As I'm following the reporting and publications on this space, there are two related issues that I'm struggling with and that I fear, if not thoughtfully addressed, might ultimately harm the positive brand emerging for impact investing. The field can benefit from some of the hard-learned lessons from the three decade-old experience of investments in microfinance institutions, which in 2012 constituted still by far the largest share of impact investing -- estimated to be one third of total new commitments and two thirds of outstanding total in developing countries.

My first issue has to do with return measurement. I get the financial return part. Any entity that operates under market principles must create a valuable offering to, and get paid by, its customers in the consumer market; it pays its suppliers in the product market and its employees including management in the labor market; the excess of revenues over expenses is profit, which the enterprise can choose to reinvest or dividend out. Whatever you think ideologically -- and of course there are also market imperfections and information asymmetries -- financial returns on debt or equity investments (or total shareholder returns in the case of publicly-quoted companies) are measures conceptually consistent with a broader market economy paradigm and a summary indication that value has been created.

Social and environmental impact returns are qualitatively different and essentially in the eye of the beholder. In the early years, investors in microfinance institutions thought that simply reaching disadvantaged segments such as women and poor people was a sufficient indicator of impact. Only later did they start realizing that financial access did not automatically mean improving people's lives, and that at the minimum client protection principles, if not social performance objectives , needed to be in place. More recently, rigorous impact assessments have helped the field understand what type of financial access is beneficial to what type of customer segment and why, which in turn is leading to better product design and offerings.

The efforts that the impact investment community is pushing with respect to impact indicators in other areas such as education need to learn from this evolution. To use an analogy, for example, it's not enough to just count heads of kids in social and private sector elementary schools in developing countries; investors through their governance influence need to also ensure that the education the kids get is truly a good investment for the typically poor families who make real long-term sacrifices to pay school fees.
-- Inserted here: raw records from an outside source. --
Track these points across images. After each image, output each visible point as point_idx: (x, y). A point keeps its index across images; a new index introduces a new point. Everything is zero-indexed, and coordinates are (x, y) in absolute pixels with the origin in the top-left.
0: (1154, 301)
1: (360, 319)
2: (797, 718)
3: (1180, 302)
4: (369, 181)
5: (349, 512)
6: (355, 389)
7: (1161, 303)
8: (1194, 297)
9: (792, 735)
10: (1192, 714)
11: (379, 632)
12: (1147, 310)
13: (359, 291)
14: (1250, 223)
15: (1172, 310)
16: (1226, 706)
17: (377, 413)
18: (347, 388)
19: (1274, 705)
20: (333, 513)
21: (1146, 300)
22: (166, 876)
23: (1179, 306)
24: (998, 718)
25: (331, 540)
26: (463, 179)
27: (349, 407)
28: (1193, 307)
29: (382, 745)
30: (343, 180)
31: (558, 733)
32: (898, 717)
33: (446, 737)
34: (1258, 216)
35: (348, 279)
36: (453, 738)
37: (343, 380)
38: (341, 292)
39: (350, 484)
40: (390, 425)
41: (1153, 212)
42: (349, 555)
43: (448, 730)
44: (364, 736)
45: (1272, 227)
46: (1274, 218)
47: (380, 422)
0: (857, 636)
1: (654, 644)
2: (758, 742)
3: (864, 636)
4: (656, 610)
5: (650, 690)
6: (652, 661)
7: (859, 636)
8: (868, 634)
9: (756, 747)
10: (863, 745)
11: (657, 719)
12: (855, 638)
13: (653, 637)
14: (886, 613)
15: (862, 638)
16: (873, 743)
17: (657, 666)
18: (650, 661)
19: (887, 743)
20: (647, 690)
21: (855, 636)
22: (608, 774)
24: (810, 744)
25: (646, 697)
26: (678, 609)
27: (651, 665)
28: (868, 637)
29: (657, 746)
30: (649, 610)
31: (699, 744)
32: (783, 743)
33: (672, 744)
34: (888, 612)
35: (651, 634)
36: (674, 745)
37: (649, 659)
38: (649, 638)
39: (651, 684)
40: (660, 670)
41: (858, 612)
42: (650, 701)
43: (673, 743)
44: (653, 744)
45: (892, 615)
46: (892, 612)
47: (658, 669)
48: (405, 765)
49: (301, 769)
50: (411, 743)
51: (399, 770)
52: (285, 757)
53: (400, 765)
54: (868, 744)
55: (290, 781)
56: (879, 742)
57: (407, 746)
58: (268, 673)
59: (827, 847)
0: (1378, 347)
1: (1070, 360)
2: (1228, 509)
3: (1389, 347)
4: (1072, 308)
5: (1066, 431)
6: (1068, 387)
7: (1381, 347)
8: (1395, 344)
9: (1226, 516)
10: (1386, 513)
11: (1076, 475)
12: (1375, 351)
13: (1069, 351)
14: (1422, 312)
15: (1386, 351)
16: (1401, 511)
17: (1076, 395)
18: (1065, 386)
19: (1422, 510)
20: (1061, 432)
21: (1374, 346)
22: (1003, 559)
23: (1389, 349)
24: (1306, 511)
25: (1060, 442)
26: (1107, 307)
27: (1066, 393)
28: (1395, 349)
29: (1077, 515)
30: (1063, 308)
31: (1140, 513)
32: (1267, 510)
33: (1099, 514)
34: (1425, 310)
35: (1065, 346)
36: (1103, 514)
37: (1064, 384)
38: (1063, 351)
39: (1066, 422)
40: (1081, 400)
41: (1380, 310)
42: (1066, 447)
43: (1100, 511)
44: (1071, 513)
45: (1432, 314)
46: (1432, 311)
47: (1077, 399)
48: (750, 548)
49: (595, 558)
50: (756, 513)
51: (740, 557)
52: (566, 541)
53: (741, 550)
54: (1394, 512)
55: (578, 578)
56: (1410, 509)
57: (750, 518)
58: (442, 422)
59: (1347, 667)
The second issue is on return expectations. In a recent JPM/GIIN survey, 65 percent of impact investors said that they seek market return for their financial investment. This investor segment I find less inspiring. Wouldn't anyone want to have market returns and social returns on top for good measure? Or, from market development perspective, if market returns were available, wouldn't plentiful commercial capital flow in anyhow?

The microfinance investment community demonstrated that philanthropic capital was necessary to prove a concept and attract new sources of capital and talent to an area where no market existed before. Microfinance investors also learned that you can't conceptualize away potential tradeoffs between social impact and financial returns pointing to the long-term. They have come around to ask themselves questions such as: how do we find the right entrepreneurs with whom we durably share impact and financial objectives at the outset? Once invested and on boards, how do we set and don't set growth targets? How do we incentivize for a profitability sweet spot -- not too little to jeopardize financial viability, but not too high to tempt management to take short cuts? How do we responsibly exit and to whom so that the impact objective remains preserved?

The microfinance community learned some important answers the hard way and is still learning. The broader, emerging impact investment community can only benefit from these lessons.